# Does anyone here have Jacqueline Du Pre: Complete EMI Recordings?



## Albert7 (Nov 16, 2014)

Does anyone have this boxed set? I am a huge fan of hers and was just wondering whether anyone had it in their collection?


----------



## fjf (Nov 4, 2014)

I have it. It is a wonderful and passionate cello concertos and chamber music set.

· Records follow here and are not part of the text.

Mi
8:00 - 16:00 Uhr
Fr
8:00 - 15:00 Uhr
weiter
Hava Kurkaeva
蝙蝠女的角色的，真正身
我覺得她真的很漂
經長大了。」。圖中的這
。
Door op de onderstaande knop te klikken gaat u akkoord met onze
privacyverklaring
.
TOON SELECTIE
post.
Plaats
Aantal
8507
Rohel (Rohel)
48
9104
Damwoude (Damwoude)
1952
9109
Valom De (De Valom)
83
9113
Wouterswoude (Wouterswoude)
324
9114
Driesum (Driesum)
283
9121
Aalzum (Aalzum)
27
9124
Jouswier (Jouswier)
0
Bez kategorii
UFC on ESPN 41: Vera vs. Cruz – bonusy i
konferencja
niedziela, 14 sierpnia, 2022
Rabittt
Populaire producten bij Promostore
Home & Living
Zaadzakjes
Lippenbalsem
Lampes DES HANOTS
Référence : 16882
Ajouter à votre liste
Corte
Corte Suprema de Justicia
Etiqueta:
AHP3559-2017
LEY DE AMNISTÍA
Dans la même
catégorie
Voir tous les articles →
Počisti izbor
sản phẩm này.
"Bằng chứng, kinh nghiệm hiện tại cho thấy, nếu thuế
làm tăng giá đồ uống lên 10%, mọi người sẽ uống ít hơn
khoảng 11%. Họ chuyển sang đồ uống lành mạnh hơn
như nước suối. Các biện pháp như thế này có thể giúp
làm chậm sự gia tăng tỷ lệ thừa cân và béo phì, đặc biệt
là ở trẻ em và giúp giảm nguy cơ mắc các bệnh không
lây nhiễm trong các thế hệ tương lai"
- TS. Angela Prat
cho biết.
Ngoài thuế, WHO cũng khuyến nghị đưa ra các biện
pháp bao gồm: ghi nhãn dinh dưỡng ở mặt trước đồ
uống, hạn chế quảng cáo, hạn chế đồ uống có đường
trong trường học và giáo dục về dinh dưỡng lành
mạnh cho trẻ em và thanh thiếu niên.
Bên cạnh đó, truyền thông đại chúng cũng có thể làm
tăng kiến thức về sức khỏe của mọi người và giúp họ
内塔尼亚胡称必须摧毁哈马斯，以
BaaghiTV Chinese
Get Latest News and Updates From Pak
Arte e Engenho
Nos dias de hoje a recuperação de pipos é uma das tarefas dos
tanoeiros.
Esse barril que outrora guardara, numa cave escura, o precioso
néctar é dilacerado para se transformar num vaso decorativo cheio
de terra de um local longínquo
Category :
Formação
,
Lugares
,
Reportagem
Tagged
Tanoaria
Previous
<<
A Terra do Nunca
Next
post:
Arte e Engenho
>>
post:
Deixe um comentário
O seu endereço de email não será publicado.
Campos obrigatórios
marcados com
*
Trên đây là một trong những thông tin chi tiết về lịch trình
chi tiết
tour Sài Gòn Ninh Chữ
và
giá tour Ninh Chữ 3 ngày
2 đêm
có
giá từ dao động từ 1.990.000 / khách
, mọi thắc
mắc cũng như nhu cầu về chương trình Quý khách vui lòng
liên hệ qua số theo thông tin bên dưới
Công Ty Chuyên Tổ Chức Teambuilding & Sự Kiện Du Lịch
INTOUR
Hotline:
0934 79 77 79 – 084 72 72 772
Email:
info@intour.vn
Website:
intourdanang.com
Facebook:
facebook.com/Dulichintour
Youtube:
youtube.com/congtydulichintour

I really like her playing.


----------



## Albert7 (Nov 16, 2014)

Cool beans... I just procured the 2012 version of this box set which includes extra tracks that the 2007 version doesn't have.

According to John Fowler on his Amazon review:

"Either box is a worthy tribute to the great cellist, but there is a slight, though annoying, difference between them.
CD 17 of the 2012 box has one track that was not in the 2007 box:

[8] J.S.Bach Adagio & Allegro from Sonata in D for Cello & Harpsichord, BWV 1028 (4:35) with Ronald Kinloch Anderson playing harpsichord.

This was recorded in July, 1962 and was part of DuPre's first LP for EMI (an abum of encores with assorted accompanists).
EMI forgot to include it in the 2007 box."

Face plam EMI you should give people a free copy of that piece to everyone who bought the 2007 version.


----------